### DOCUMENT SEGMENT
EKS in Production: Operator Patterns and the Path to Writing Your Own

8 min read

Practical lessons from running EKS at scale — when to use existing Kubernetes operators, when to build custom ones, and the architecture patterns that keep clusters manageable as complexity grows.

infrastructurekuberneteseksoperatorsplatform-engineering

EKS in Production: Operator Patterns and the Path to Writing Your Own

Running EKS in production teaches you things that no tutorial covers. You learn that the hard part isn't deploying a cluster — it's keeping it healthy, upgradeable, and understandable six months later when the engineer who set it up has moved teams. You learn that operators are the mechanism Kubernetes provides for encoding that operational knowledge, and that choosing the right operator strategy is one of the highest-leverage decisions a platform team makes.

This post covers the operator patterns I've used across multiple EKS production environments, when off-the-shelf operators are the right call, when you need a custom one, and how to build one without creating a maintenance nightmare.

### PROBLEMS TO WORK ON
1. In the post on EKS operator patterns, what does the author say is the hard part of running EKS in production?
2. Reproduce the post on EKS operator patterns word for word, everything from "Running EKS in" down to "platform team makes.".
3. Write the next part of the post on EKS operator patterns, picking up right after its final sentence.

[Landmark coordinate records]

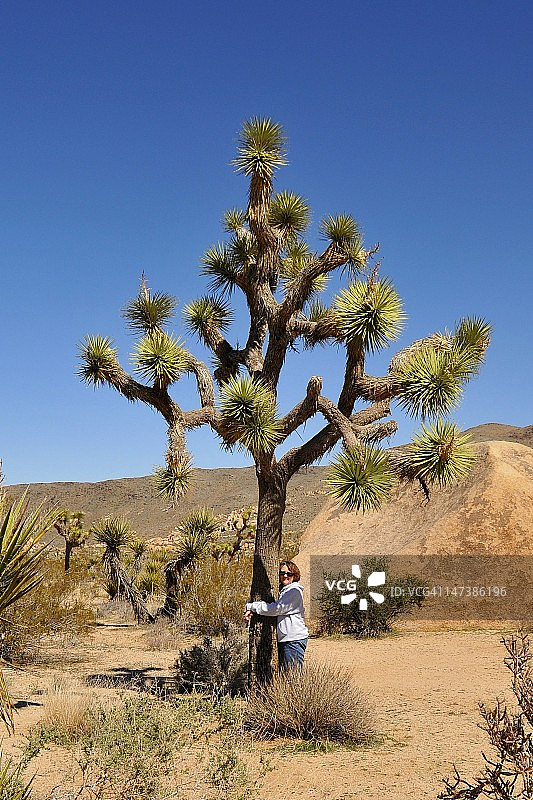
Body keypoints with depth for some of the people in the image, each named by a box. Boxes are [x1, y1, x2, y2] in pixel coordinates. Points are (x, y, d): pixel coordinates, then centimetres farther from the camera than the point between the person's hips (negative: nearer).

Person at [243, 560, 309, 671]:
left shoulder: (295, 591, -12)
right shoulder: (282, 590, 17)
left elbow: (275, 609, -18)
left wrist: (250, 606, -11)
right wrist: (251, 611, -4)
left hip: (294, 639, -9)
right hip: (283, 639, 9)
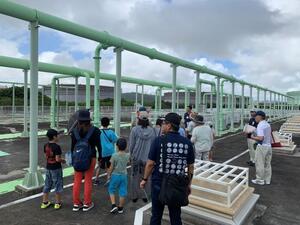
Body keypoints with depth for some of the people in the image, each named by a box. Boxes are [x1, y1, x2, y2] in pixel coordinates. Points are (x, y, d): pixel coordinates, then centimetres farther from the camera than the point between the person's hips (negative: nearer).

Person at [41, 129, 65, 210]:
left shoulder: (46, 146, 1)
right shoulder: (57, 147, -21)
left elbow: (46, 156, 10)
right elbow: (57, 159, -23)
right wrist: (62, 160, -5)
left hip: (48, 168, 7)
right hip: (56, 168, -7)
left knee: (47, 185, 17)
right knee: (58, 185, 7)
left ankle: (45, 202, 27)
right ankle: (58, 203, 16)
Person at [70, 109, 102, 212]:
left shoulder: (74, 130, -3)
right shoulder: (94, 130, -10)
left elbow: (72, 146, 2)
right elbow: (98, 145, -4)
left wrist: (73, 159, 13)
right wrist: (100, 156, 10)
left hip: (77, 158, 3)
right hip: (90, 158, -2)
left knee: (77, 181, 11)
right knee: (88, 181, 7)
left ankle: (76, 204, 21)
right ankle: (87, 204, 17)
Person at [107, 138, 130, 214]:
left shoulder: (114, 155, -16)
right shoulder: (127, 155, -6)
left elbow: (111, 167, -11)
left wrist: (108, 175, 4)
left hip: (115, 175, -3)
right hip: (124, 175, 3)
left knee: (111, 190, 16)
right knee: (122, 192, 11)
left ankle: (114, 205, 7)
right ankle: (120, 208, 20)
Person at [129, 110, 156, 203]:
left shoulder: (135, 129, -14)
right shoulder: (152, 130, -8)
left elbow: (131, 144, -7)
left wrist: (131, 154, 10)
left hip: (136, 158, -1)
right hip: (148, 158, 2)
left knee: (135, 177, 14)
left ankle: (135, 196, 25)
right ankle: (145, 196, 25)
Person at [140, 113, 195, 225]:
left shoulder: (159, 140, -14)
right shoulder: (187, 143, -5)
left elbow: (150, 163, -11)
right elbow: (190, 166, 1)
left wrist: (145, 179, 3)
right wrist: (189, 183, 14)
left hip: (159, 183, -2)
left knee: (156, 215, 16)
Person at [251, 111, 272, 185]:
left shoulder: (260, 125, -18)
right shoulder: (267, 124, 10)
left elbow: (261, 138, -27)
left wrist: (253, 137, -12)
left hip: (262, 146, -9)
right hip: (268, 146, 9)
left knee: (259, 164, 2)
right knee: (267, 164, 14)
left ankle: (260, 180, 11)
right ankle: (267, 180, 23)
...
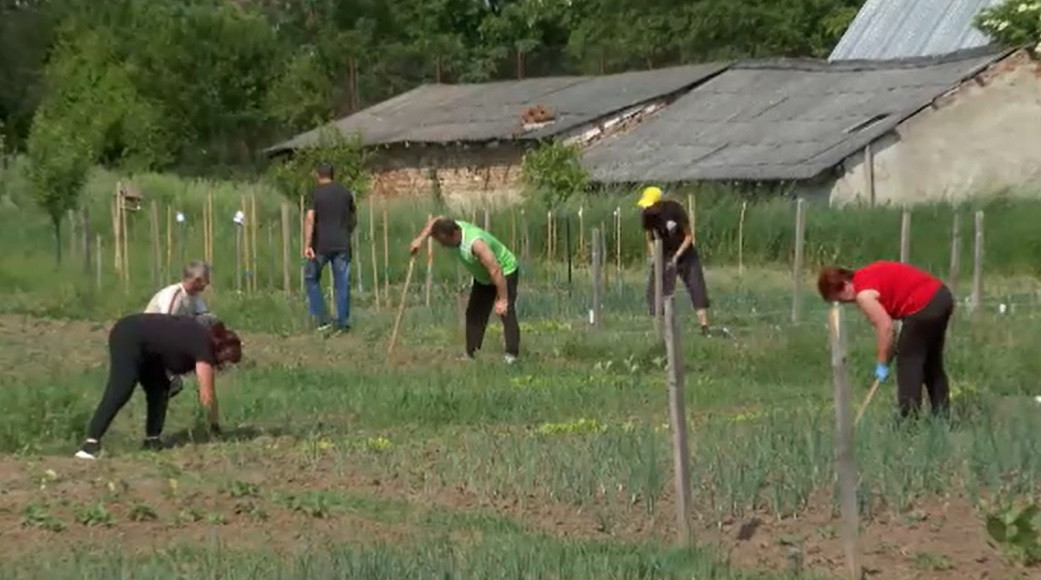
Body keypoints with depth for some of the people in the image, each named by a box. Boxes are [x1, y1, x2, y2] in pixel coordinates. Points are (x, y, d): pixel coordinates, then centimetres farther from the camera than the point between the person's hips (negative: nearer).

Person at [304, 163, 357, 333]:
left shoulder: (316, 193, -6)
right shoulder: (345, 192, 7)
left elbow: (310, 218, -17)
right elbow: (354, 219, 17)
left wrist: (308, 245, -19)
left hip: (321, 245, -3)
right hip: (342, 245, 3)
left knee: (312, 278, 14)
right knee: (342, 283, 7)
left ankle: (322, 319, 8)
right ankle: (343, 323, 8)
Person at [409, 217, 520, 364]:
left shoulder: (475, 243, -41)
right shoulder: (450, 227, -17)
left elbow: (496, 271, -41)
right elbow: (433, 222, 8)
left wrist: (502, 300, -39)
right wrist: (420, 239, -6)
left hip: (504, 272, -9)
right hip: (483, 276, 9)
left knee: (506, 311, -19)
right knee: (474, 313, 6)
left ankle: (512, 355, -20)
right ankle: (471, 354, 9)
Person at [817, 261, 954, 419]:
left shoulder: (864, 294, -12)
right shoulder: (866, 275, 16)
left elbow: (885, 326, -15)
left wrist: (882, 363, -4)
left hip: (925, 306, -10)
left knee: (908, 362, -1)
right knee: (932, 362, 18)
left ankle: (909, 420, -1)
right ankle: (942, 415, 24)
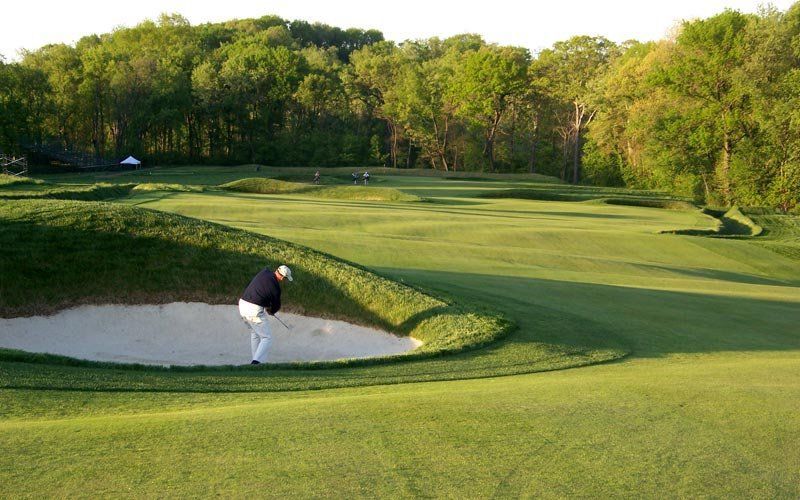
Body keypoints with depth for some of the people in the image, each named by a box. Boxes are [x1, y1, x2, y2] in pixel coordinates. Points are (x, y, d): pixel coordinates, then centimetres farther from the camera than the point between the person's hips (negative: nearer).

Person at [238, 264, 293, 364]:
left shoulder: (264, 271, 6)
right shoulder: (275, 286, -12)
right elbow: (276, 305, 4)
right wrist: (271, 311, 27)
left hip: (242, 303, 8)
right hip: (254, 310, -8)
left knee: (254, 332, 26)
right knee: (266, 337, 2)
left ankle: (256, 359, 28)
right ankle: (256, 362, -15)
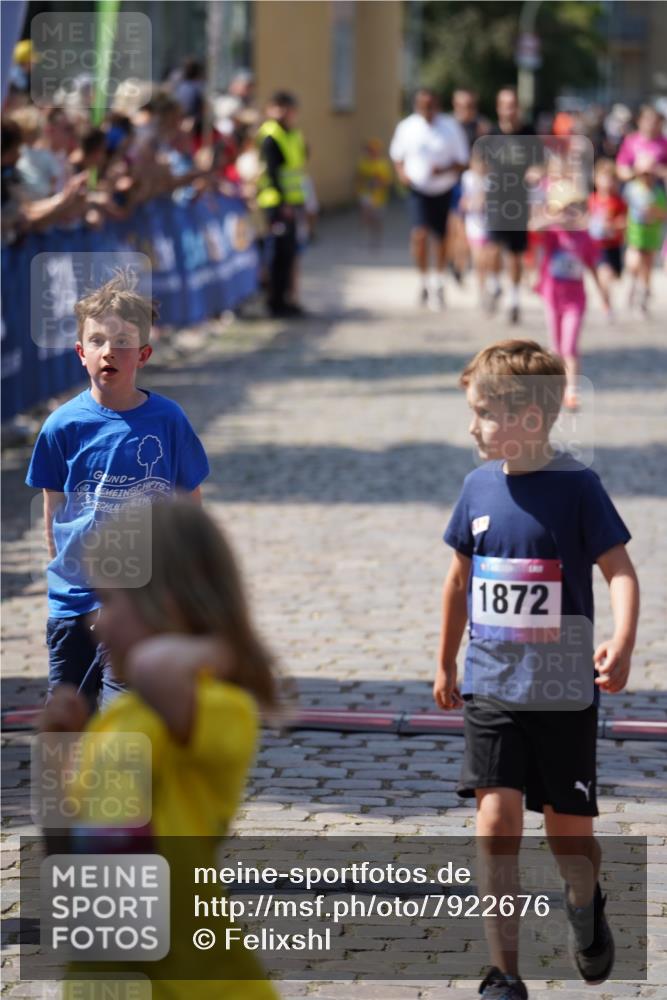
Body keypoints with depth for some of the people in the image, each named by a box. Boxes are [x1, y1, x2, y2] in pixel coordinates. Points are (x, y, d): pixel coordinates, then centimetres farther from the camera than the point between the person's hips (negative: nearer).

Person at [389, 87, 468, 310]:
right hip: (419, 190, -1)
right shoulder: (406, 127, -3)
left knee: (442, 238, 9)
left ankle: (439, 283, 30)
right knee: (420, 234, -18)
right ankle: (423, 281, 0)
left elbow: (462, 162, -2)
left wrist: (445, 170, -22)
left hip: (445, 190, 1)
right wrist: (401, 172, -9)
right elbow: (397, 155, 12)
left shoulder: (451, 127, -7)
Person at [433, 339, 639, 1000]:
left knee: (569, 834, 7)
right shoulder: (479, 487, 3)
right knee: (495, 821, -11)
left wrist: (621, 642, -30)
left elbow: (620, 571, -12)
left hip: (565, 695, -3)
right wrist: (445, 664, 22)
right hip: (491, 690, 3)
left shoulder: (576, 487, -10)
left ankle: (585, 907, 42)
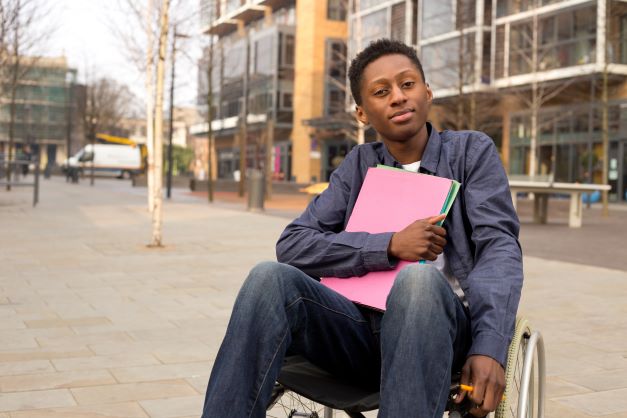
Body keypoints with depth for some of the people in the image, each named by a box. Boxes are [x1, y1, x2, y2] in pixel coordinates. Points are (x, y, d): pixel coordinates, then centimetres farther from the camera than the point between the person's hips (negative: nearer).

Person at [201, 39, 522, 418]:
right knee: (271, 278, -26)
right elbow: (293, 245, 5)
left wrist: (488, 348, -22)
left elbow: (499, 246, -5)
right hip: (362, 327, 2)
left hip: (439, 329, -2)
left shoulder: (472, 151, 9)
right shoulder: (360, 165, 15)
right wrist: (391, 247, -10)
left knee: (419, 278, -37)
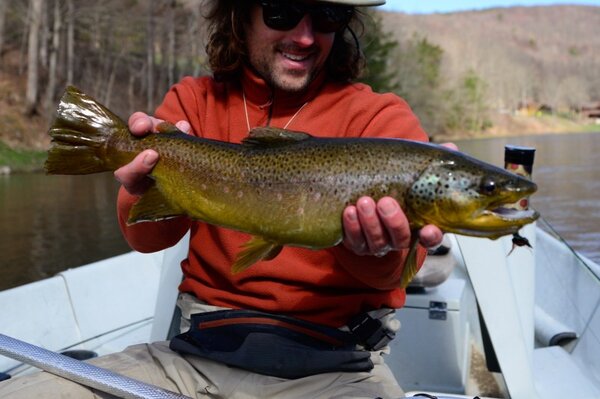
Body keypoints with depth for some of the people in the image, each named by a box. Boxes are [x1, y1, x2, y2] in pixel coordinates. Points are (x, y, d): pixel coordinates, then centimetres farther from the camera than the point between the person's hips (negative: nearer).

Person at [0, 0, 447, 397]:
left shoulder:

### SOLVED TASKS
1. Keeping the cluster healthy, upgradeable, and understandable six months later, when the engineer who set it up has moved teams.

2.
Running EKS in production teaches you things that no tutorial covers. You learn that the hard part isn't deploying a cluster — it's keeping it healthy, upgradeable, and understandable six months later when the engineer who set it up has moved teams. You learn that operators are the mechanism Kubernetes provides for encoding that operational knowledge, and that choosing the right operator strategy is one of the highest-leverage decisions a platform team makes.

3.
EKS Foundation: Decisions That Compound

Before talking about operators, we need to talk about the EKS decisions that constrain everything downstream.

Managed node groups vs. Karpenter

This is the first fork in the road, and it determines your scaling architecture.

Managed node groups are the conservative choice. AWS handles the AMI lifecycle, drain logic, and ASG integration. They work well if your workloads are relatively homogeneous and you can tolerate some bin-packing inefficiency.

Karpenter is the right choice when you have heterogeneous workloads (GPU jobs alongside web services), when you need fast scale-up (managed node groups can take 3-5 minutes; Karpenter often provisions in under 60 seconds), or when you care about cost optimization through right-sizing.

In practice, most teams I've worked with end up on Karpenter once they're past 50 nodes. The operational overhead is lower than you'd expect — Karpenter's NodePool and EC2NodeClass CRDs are well-designed and the drift detection is solid.

Add-on management strategy

EKS add-ons (CoreDNS, kube-proxy, VPC CNI, EBS CSI) can be managed by AWS or self-managed. My recommendation:

  • AWS-managed add-ons for anything you don't need to customize. Let AWS handle the upgrade lifecycle.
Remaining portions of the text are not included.